Lawrence J M Allen
Frederick W Kimber
Douglas William Lane Nichols
Bertram Alec Reader
John H Roberts
H Bay Ryley
Charles B Sach
Ivor A While
Each walked up the Emanuel School drive, out into the world of the unknown. Most young people have this feeling when they leave school; it is part of the transition from childhood to adulthood. Many young Emanuel students lie under the fields of the French countryside with no cross or stone marking where they fell. Eleven of them were united in life by their place of education and now they are united in death by being remembered on the Thiepval Memorial to the missing which towers above the Somme.
Rising from their desks after a lesson they would soon be rising from the trenches. A scrum on the rugger field would soon be a scrum to capture an enemy objective through thick mud and pools of water. A history lesson on Wellington’s men at Waterloo would soon become a reality. At one moment their homework was learning the geography of the British Empire, the next it was defending it. They were transformed from schoolboys to soldiers within a few months.
They witnessed a life that few generations share before the engraver carved their names into the memory of European History?
On Sunday 15 September 2013 spare a thought for Bertram Alec Reader who was killed on that day in 1916 at High Wood during the Battle of the Somme. In one letter this young man wrote, “I have undergone the various emotions caused by war, have seen most things that happen in war and don’t think much of it…War is a rotten game”.
Ivor Austin While wrote, “The great thing that strikes me here is the cheerfulness of the Tommies. They march all day, are on fatigue, and in the night go on working parties to dig trenches and yet they are cheerful. None like the war, but we have never had a single case of discontent”.
After Bay Ryley was killed at Delville Wood on 5 September 1916 leading his men in an attack, his father, who had been Headmaster at Emanuel between 1906-1913, returned from America where he left a few years previously and in a letter wrote, “Perhaps you would like to add my name to the ‘Portcullis’ Pro Patria List…if so I am now a Lieutenant of the above regiment (Suffolks). I wish my name could go next to my dear old ‘Bay’s’…I was over at Emanuel yesterday to…look at the place for what, I doubt not, will be the last time…I have been ordered to hold myself in readiness to go to the Front at short notice. There I shall be at first on ‘lines of communication,’ but I mean to wriggle up into the trenches somehow, somewhere…Bay’s sword was recovered and my mother has it now, thank goodness.” Harold Buchanan Ryley was killed in Palestine on 15 December 1917.
A School party from England broke the silence when I stood on the steps of the Thiepval Memorial in January and at that moment I wondered what they made of the long lists of names of young people not much older than themselves when they fell, but who shall remain forever young not having known old age.
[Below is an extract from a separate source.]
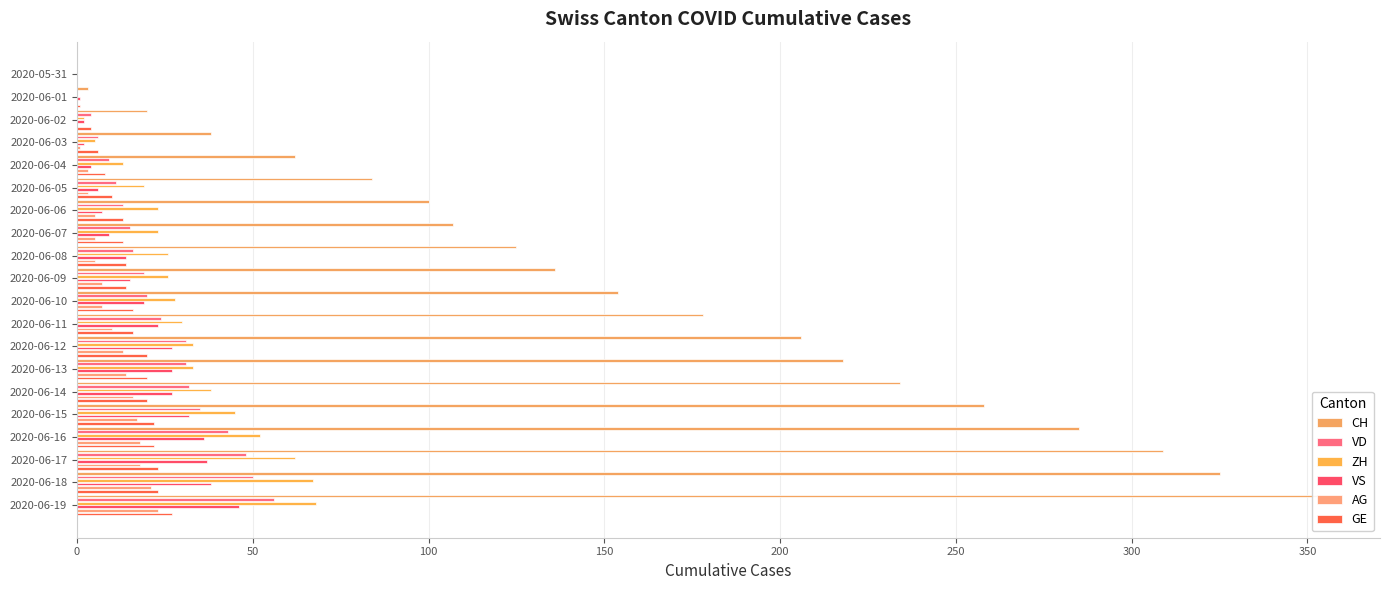

True or false: GE has a value of 4 at 2020-06-02.

True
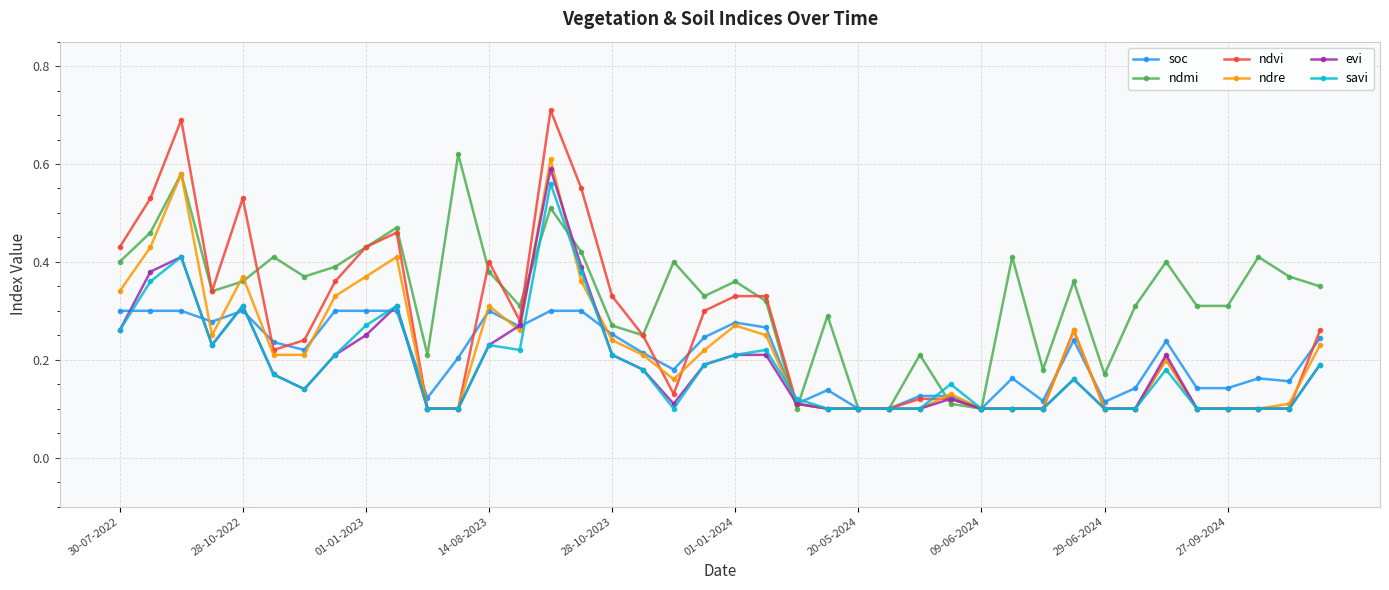

Which series has the largest total across all categories?

ndmi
A name is a vacuum without a face and a story, which brings colour to the white memorial tablets. That is why I want to end the eleven Emanuel boys’ anonymity and let them be the young men they once were so future generations can visit the Memorial and see Alec, Bay, Charles, Douglas, Frederick, Gilbert, Ivor, the two Johns, Lawrence, Louis and William as they were; young men full of life, dreams and hopes, cruelly cut down in youth by a savage war.
They were Emanuel boys; they were sons; brothers; uncles; cousins. Their bodies remain missing but their memory is secure in the Emanuel family.